What is required: Copy verbatim the passage of the article on PA Semi's dual-core Power chip that begins with the words "PA Semi Samples" and ends after the words "VxWorks, and Neutrino.".

PA Semi Samples Homegrown Dual-Core Power Chip
Published: February 6, 2007
by Timothy Prickett Morgan
Startup clone Power chip maker PA Semi announced yesterday that it has completed the design of its first dual-core Power variant, the PWRficient PA6T-16228M, and that its fabrication partner is now sampling chips to potential customers. PA Semi has also put together a reference board for potential customers to put the chip through the paces with a number of different operating environments, including Linux, VxWorks, and Neutrino.
PA Semi is a 3-year-old chip designer that burst onto the scene in November 2005, when it revealed that it was working on a line of chips that were compatible with IBM's and Motorola's 64-bit PowerPC and Power processors, but which would consume a lot less energy and have a lot of the features normally not put on motherboards pulled down into the chip. The company was founded by Dan Dobberpuhl, the lead chip designer on Digital Equipment's Alpha line of RISC processors and the StrongARM line of power-efficient processors, and Jim Keller, also a DEC Alpha chip designer and the co-author of the "K8" or Opteron 64-bit architecture from Advanced Micro Devices. Dobberpuhl is PA Semi's president and chief executive officer, and until last September, Keller was vice president of engineering; he has left to pursue other interests. PA Semi hired Pete Bannon, who worked on the Alpha EV5 and EV7 chips then moved to Intel to work on the design for the "Tukwila" four-core Itaniums that are due in 2008, to be vice president of architecture. Venture capitalists have pumped $86 million into PA Semi to date.
The PWRficient family of chips is exactly the kind of chip that might have kept Apple Computer from jumping to Intel's Core 2 processors for its laptops, desktops, and servers. But unfortunately, IBM's PowerPC designs did not push power efficiency the way that PA Semi's did, and PA Semi's first chip, the dual-core PA6T-1628M, will not be shipping in volume until the fourth quarter of 2007. It will take PA Semi even more time to get a quad-core and low-cost single core PWRficient chips into the field. Apple could not wait that long to get more efficient chips into its machines.
PA Semi is a member of the Power.org development consortium, which was founded by IBM and now includes Freescale Semiconductor, the Power chip arm that was spun out of Motorola. The PWRficient chips are binary compatible with the current Power instruction set architecture version 2.03, and also includes some features of the version 2.04 and 2.05 specifications, including future memory management and hardware-assisted virtualization that will debut in IBM's own Power6 processors later this year.
Given all of this, there is a slight chance that Apple could adopt PA Semi's devices at some point in the future, since Mac OS X will run on them provided that PA Semi gives Apple a tweaked FreeBSD kernel. Given the performance and power efficiency that PA Semi is talking about, Apple and any vendor of Linux machines would do well to take a look--and IBM should probably think about using PWRficient chips in AIX and Linux machines. The PWRficient chip architecture does not include the tagged memory feature used in the PowerPC AS superset of the Power instruction set, which means the i5/OS operating system that runs on IBM's System i5 midrange servers cannot run on the chip.

Given entries:

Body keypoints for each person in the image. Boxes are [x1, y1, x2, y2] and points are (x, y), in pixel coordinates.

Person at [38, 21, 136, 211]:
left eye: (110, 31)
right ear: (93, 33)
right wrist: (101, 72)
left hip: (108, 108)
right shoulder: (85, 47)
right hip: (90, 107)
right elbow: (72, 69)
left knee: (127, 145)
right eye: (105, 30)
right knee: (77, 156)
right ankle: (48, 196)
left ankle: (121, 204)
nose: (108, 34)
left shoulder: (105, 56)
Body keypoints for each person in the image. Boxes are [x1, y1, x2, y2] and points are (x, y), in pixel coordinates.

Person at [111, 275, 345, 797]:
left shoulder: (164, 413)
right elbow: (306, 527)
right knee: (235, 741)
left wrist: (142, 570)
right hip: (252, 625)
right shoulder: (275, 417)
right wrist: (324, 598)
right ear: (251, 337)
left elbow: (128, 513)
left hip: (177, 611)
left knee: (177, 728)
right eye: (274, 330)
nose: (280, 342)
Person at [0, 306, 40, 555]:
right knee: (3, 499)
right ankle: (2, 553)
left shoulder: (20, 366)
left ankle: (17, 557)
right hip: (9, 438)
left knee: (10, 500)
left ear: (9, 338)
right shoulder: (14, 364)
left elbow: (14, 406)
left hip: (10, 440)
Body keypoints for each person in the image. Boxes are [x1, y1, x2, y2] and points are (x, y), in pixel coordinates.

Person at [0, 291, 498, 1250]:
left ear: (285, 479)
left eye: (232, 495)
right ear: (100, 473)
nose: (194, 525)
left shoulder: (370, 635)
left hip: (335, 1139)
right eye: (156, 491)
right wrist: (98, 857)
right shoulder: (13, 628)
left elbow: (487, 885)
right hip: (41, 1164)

Final answer:
PA Semi Samples Homegrown Dual-Core Power Chip
Published: February 6, 2007
by Timothy Prickett Morgan
Startup clone Power chip maker PA Semi announced yesterday that it has completed the design of its first dual-core Power variant, the PWRficient PA6T-16228M, and that its fabrication partner is now sampling chips to potential customers. PA Semi has also put together a reference board for potential customers to put the chip through the paces with a number of different operating environments, including Linux, VxWorks, and Neutrino.